Prehistoric mammoth bones unearthed during Oregon State stadium construction


Nebraska's Memorial Stadium and East Carolina's Dowdy-Ficklen Stadium are each nicknamed "The Boneyard." Oregon State's Reser Stadium has an actual bone yard.

A construction crew working on the expansion of Reser Stadium unearthed animal bones from the Ice Age. A fully intact femur, believed to be from a mammoth, was among the prehistoric bones discovered on Monday at the site of what will be the locker room for the Beavers' football team.

Anthropology professors at the school were called to the site that also included bones believed to be from bison and a camel or horse.

"There are quite a few bones, and dozens of pieces," Oregon State associate professor of anthropology Loren Davis said.

"Some of the bones are not in very good shape, but some are actually quite well preserved."

The bones were discovered in a 10-foot deep plot. When a worker first found the femur, work immediately stopped.

There were no human bones unearthed and the fossils are believed to be more than 10,000 years old.

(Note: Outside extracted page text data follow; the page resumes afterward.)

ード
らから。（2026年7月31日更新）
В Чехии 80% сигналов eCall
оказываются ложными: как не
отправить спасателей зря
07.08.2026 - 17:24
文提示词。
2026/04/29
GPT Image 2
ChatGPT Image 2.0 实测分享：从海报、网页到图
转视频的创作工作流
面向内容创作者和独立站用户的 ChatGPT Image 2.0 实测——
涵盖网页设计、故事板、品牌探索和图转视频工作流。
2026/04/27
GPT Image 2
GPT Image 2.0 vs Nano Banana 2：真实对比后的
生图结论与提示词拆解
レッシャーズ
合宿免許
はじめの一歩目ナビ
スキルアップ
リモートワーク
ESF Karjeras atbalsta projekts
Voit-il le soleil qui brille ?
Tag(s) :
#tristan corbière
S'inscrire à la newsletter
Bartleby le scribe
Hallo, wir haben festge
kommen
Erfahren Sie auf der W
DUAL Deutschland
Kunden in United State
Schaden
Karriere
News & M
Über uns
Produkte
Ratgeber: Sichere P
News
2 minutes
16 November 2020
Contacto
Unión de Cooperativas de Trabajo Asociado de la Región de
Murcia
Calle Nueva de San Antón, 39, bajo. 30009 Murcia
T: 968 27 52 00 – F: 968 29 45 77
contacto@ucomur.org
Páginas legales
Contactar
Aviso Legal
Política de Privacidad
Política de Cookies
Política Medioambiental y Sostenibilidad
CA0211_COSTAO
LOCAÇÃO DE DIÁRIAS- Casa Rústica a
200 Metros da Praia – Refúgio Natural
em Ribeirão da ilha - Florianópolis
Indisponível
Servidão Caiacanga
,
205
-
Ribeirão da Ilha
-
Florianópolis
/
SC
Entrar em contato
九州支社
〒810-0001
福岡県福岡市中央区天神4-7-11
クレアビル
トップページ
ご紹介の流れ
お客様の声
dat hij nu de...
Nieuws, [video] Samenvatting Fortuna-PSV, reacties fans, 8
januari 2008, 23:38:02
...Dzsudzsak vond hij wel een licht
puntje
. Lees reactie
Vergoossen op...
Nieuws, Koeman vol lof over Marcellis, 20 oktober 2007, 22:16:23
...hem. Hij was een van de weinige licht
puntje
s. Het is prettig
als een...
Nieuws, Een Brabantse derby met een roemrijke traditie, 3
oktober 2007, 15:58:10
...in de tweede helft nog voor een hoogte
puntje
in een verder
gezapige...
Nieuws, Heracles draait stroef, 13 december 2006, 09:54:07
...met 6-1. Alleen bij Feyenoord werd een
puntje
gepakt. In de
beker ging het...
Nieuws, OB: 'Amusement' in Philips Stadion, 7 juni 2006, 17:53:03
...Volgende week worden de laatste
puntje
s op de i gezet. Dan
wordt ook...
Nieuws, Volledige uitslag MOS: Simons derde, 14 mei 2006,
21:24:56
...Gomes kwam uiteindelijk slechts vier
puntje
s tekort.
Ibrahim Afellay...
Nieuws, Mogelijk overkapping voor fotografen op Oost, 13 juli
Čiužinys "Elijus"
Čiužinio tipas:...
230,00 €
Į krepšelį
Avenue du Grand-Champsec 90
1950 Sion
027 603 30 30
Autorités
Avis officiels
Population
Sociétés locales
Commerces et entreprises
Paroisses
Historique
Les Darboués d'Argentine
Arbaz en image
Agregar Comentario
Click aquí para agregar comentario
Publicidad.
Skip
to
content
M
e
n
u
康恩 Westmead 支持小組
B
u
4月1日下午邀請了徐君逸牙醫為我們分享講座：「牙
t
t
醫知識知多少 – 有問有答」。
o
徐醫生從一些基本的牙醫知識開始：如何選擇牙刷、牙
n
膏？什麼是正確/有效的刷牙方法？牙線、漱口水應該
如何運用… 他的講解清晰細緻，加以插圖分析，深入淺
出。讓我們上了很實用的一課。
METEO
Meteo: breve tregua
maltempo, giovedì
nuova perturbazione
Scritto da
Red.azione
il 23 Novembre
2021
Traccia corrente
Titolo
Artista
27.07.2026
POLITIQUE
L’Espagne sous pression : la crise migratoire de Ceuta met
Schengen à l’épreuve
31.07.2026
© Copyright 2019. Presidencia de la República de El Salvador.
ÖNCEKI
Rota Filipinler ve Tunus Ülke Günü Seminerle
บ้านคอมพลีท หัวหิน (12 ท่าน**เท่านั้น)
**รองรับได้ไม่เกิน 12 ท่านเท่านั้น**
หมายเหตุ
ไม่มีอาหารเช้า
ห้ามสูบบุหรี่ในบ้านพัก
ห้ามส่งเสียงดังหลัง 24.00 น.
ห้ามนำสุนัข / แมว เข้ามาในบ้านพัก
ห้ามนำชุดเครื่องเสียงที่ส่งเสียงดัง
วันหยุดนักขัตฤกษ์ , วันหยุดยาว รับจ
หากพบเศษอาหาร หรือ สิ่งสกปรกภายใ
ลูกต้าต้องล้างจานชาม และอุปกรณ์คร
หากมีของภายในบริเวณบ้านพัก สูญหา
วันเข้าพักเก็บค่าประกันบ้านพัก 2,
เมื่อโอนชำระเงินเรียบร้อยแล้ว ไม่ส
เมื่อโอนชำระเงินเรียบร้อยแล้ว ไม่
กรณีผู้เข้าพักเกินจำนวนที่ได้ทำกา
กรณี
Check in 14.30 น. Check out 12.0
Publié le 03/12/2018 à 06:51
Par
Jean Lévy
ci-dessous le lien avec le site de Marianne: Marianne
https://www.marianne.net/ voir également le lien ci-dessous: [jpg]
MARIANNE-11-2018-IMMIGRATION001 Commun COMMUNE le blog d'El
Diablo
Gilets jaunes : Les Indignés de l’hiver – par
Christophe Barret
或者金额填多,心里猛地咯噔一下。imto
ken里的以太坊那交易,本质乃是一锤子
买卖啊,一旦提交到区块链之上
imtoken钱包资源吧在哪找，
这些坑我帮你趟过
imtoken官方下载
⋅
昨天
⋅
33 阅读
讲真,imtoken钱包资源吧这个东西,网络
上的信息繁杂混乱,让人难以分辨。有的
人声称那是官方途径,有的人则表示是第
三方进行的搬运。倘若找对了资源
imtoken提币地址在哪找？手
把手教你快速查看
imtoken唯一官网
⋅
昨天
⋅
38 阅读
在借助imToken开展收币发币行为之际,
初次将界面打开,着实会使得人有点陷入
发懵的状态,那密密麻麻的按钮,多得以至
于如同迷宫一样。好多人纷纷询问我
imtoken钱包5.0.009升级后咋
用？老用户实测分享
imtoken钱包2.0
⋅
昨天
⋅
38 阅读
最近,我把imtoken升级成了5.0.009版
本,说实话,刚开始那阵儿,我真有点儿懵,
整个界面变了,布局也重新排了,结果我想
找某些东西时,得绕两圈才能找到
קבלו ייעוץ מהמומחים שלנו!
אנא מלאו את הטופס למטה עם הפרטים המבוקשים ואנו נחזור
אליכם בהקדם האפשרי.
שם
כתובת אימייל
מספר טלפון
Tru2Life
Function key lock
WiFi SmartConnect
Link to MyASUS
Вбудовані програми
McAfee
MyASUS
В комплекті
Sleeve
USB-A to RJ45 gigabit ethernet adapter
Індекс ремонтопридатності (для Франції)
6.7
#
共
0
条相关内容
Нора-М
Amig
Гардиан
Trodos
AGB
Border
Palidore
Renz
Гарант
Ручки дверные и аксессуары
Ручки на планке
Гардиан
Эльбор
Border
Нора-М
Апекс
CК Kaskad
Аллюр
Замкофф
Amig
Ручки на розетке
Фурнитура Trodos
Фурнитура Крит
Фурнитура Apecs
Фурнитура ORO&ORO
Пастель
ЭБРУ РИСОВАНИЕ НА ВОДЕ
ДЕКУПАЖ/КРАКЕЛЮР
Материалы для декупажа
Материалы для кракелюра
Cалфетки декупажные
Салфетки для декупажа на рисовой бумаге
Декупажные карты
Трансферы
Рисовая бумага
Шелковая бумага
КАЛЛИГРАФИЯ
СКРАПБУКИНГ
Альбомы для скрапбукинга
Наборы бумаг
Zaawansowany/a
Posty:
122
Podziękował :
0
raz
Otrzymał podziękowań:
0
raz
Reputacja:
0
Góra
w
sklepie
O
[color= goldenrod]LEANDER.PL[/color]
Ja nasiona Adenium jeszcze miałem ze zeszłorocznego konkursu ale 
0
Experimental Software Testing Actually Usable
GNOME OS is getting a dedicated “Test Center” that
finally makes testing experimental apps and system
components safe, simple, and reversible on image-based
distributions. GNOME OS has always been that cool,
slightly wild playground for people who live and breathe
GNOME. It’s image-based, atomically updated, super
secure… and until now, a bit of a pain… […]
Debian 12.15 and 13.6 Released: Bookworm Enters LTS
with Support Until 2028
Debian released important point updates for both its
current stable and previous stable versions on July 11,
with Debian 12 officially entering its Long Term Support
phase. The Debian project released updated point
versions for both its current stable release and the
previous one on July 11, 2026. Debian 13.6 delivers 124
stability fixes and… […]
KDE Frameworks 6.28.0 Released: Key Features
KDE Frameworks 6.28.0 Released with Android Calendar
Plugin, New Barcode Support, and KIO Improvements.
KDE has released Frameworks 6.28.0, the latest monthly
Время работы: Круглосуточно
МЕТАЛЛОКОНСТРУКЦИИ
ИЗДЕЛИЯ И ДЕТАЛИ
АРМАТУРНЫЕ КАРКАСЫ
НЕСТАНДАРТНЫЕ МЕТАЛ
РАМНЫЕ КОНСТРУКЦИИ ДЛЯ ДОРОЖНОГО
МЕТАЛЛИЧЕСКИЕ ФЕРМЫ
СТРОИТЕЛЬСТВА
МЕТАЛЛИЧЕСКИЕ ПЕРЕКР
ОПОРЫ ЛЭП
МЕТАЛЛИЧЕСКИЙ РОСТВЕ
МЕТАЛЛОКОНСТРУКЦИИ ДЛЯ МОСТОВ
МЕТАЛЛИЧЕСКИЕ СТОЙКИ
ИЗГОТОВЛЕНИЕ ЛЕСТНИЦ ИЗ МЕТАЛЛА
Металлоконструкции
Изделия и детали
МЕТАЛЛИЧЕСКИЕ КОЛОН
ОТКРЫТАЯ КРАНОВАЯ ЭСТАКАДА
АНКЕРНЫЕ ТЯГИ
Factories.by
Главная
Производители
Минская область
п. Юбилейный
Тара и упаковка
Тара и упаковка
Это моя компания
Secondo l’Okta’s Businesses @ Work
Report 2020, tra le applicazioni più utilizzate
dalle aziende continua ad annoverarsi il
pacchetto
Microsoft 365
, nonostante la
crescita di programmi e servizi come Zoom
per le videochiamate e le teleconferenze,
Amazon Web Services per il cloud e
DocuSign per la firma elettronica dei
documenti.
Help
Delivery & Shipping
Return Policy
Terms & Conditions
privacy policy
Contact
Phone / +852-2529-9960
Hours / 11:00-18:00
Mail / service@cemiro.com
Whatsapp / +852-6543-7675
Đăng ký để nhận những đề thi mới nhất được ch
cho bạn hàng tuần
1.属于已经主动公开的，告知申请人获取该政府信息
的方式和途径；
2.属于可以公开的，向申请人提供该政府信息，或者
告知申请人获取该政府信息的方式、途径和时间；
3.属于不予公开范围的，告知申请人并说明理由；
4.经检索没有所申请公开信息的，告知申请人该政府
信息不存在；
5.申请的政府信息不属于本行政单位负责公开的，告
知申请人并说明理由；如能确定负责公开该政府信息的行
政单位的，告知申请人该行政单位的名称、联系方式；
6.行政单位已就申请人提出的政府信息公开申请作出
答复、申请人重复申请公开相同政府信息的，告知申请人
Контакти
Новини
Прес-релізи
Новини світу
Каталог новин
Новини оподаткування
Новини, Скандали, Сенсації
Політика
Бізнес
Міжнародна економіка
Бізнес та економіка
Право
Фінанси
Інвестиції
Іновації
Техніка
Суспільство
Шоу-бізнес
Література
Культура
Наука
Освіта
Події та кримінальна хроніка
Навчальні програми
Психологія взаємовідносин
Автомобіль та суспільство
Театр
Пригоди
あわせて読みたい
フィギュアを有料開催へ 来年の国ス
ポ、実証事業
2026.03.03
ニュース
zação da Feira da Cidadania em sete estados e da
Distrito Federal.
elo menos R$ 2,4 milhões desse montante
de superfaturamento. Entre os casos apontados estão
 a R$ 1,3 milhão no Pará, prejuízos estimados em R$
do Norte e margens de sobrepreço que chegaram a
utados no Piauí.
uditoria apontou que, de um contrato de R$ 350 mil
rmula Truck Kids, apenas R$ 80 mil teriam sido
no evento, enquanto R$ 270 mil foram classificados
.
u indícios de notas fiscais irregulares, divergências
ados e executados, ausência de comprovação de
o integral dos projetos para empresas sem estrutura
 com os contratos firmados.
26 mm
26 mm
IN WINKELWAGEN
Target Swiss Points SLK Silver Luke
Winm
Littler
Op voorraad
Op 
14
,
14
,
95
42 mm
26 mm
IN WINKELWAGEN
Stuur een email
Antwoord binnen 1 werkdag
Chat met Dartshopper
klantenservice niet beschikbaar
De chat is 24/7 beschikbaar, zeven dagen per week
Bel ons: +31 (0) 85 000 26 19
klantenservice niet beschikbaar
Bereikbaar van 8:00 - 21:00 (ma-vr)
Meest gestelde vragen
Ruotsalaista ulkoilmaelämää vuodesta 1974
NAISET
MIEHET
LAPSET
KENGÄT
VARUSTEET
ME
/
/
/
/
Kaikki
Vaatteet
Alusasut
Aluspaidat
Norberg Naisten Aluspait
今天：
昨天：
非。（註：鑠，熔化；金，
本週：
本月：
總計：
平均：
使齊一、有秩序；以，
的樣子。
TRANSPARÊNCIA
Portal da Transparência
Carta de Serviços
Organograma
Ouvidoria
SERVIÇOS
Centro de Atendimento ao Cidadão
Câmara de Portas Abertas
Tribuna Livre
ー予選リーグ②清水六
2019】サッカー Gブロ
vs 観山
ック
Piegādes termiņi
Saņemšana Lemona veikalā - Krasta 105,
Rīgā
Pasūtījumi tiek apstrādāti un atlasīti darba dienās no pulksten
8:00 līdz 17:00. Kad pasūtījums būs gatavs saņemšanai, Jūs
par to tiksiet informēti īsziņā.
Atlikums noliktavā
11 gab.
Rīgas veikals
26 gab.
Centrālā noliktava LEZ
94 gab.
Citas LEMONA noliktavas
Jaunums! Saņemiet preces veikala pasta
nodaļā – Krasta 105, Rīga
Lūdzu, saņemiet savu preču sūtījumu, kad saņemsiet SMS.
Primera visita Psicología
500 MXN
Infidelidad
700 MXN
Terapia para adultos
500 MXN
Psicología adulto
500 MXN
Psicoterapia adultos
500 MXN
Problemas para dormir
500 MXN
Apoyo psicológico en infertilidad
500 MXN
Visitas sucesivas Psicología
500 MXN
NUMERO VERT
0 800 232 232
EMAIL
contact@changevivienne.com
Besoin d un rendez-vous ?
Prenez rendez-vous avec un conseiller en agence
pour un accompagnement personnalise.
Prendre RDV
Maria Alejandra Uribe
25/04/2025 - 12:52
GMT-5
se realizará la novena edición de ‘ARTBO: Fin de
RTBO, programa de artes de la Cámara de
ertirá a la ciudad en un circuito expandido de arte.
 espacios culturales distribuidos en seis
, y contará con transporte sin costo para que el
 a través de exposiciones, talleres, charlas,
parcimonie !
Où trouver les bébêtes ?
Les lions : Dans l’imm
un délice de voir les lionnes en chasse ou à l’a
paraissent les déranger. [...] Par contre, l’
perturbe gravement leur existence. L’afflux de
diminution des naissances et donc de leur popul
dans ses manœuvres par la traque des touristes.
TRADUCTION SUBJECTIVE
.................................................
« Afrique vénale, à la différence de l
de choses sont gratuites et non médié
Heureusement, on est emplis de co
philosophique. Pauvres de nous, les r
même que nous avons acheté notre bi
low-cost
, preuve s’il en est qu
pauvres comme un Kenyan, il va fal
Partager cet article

The school is expanding the Valley Football Center and crews were digging up an area in the north end zone of the stadium that seats nearly 46,000 and will house around 55,000 once expansion is complete.

Corvalis is in the Willamette Valley and Davis said it is not unusual to discover ancient animal bones in an area that used to be full of bogs and marshes.

"Animals who were sick would often go to a body of water and die there, so it's not unusual to find a group of bones like this," Davis said. "We had all of these types of animals in the Willamette Valley back then."